Monday, Nov. 12, 1928

Many Mansions

Stretched eastward from Manhattan in the shape of a candle-flame, lies Long Island. Here, in a country made for pleasure, live socially-minded persons who dart to their diversions along concealed and crooked trails, inserted through the woods or strewn upon the shore. Their houses, lying between hills or built above bright beaches, are walled with forests and reticent behind curling drives. Who builds them and makes them beautiful?

There occurred in Manhattan last week a party which partially answered both questions. The party was given to celebrate the 25th anniversary of their partnership, by the firm of Delano and Aldrich, architects, to their clients. Since Delano and Aldrich are architects who have made the kind of houses which rich people like to live in, their clients came to the party gratefully and bearing gifts; Ambassador Dwight Whitney Morrow sent by airplane from Mexico two silver bowls.

Other clients, who desired to make ambitious and tangible presents, were dissuaded by the architects who suggested a more practical scheme. In pursuance of this scheme Mrs. Corinne Roosevelt Robinson, poet and sister to the late Theodore Roosevelt, presented "a sum of money [contributed by the guests at the party] to the American Institute of Architects to establish a fund to enable French students of architecture to visit the United States to study the work done here, which will help to repay in a small way the generosity of the French Government to the many American students who have received their education, free of charge, at the Ecole des Beaux Arts in Paris."

Good architects, like good doctors, resent publicity. There is nothing pretentious about the firm of Delano and Aldrich. The building in which they work, designing perhaps 30 mansions every year, as well as office buildings, schools and churches, is an old stable neatly rebuilt into studios and little rooms. At its front are some of the little round windows which, erroneously enough, have come to be regarded as identification discs upon the works of Delano and Aldrich.

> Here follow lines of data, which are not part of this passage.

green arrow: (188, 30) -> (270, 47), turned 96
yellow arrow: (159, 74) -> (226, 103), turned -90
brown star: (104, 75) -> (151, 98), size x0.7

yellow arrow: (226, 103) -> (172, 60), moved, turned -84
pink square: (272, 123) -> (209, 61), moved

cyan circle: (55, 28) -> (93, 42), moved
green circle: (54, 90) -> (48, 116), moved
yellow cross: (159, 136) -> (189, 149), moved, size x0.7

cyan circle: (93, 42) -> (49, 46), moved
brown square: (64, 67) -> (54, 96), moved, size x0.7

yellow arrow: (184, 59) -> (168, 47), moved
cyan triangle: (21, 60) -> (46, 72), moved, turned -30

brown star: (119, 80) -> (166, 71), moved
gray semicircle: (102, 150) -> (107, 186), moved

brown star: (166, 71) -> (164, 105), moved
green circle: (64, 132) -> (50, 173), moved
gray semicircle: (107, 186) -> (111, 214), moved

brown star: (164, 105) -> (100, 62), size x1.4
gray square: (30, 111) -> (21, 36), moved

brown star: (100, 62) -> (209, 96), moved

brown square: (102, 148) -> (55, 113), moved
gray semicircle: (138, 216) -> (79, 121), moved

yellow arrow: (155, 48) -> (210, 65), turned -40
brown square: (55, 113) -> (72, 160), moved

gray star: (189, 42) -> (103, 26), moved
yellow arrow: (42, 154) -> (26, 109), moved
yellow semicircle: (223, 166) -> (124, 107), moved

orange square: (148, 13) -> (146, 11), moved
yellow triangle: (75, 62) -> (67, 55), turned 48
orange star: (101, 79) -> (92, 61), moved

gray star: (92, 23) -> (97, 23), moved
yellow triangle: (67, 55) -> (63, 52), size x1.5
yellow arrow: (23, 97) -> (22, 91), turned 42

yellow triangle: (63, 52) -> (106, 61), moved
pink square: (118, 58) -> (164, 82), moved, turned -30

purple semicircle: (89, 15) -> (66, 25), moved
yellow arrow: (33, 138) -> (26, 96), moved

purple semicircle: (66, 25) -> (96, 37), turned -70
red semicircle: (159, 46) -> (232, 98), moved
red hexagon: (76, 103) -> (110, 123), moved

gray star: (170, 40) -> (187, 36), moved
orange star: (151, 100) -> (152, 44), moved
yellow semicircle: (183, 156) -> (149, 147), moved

Actually, there is no way in which an architect who designs country houses can sign his work with his style. Every patron has some notion of his own, every site is different. Yet Delano and Aldrich, now that they are to their branch of the profession what Cram and Ferguson or McKim, Mead and White are to theirs, are generally allowed a fairly free hand in their designs. They prefer to arrange, not the house alone, but the grounds and gardens which go with it.

William Adams Delano and Chester Holmes Aldrich have always been bracketed together. They went to the Beaux Arts together in Paris in 1896; both started to work with Carrere and Hastings ; their partnership has been free from squabbles and disagreements.

When the Prince of Wales came to Long Island he stayed at J. A. Burden's house, which Delano and Aldrich built; they were consultant architects when the roof of the White House needed fixing. The Colony Club in Manhattan is some of their work, as is the institution where girls prepare for membership, Miss Chapin's School which has just opened; likewise St. Bernard's School, and the Knickerbocker Club, where good St. Bernard boys will go if they are lucky. Even Otto Kahn, when he decreed his stately pleasure dome at Cold Spring Harbor, L. I., called upon Delano and Aldrich; they built it for him.